**Aufgabenliste**.
1. Schreibe den Lesetext über das Energiedefizit ab, und zwar alles von „Ein hohes Energiedefizit“ bis hinunter zu „Grundsätzlich guter Artikel!“, und tausche dabei „Energiemangel“ gegen „Kalorienmangel“ aus.
2. Nenne die Ursache, die der Lesetext für die gesundheitlichen Einschränkungen bei Frauen angibt.

**Lesetext**.
Ein hohes Energiedefizit kann bei Frauen eine Vielzahl an gesundheitlichen Einschränkungen verursachen. Die Ursache hierfür ist immer ein zu großer Energiemangel. Eine Energieverfügbarkeit von unter 30 Kcal / Kg FFM *Tag kann schon nach kurzer Zeit zu gesundheitlichen Schäden führen. Die bessere Alternative ist immer eine geduldige Diät. Aus diesem Grund sollten sich vor allem Frauen für Diäten mehr Zeit nehmen, damit auch bei geringeren Tagesdefiziten früher oder später die gewünschten Resultate erzielt werden.

Autor: Alexander Seifried

1 KOMMENTAR

  1. Grundsätzlich guter Artikel!

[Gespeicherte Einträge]

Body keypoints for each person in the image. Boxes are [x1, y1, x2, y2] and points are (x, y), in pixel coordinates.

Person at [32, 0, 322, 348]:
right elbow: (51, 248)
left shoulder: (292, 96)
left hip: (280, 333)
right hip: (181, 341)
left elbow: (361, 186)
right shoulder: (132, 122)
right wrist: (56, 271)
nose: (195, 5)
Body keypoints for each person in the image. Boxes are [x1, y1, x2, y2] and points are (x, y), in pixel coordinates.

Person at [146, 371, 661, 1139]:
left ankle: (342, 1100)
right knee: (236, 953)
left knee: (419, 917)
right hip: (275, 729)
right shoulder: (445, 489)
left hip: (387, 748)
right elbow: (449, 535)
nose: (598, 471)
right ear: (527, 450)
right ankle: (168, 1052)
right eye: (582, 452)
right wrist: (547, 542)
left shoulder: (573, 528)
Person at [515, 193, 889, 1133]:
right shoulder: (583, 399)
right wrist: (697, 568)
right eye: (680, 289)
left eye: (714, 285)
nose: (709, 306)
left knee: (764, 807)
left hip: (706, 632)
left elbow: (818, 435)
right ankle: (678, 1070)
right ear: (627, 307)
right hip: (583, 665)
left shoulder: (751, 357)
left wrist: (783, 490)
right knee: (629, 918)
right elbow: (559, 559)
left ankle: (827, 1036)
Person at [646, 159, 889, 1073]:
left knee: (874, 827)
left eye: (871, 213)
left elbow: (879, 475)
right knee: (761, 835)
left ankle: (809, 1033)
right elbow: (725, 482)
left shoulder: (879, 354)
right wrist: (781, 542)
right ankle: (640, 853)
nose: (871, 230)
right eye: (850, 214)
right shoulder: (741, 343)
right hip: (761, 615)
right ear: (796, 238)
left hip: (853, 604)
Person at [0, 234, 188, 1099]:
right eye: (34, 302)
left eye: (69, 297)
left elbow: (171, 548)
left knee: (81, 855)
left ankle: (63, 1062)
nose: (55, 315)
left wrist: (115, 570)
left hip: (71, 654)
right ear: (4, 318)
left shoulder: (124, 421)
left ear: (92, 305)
==
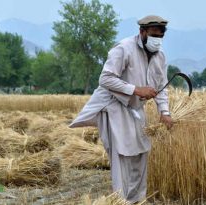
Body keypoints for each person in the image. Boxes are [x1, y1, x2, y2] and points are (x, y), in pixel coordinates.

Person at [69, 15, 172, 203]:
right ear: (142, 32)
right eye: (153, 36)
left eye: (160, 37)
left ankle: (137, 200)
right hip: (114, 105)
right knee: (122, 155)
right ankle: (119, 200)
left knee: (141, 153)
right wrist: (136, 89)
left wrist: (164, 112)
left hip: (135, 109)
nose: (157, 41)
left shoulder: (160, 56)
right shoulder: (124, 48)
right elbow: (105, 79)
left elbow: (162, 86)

**Lösungen nach Aufgaben**.
1.
Ein hohes Energiedefizit kann bei Frauen eine Vielzahl an gesundheitlichen Einschränkungen verursachen. Die Ursache hierfür ist immer ein zu großer Kalorienmangel. Eine Energieverfügbarkeit von unter 30 Kcal / Kg FFM *Tag kann schon nach kurzer Zeit zu gesundheitlichen Schäden führen. Die bessere Alternative ist immer eine geduldige Diät. Aus diesem Grund sollten sich vor allem Frauen für Diäten mehr Zeit nehmen, damit auch bei geringeren Tagesdefiziten früher oder später die gewünschten Resultate erzielt werden.

Autor: Alexander Seifried

1 KOMMENTAR

  1. Grundsätzlich guter Artikel!

2. Die Ursache ist immer ein zu großer Energiemangel.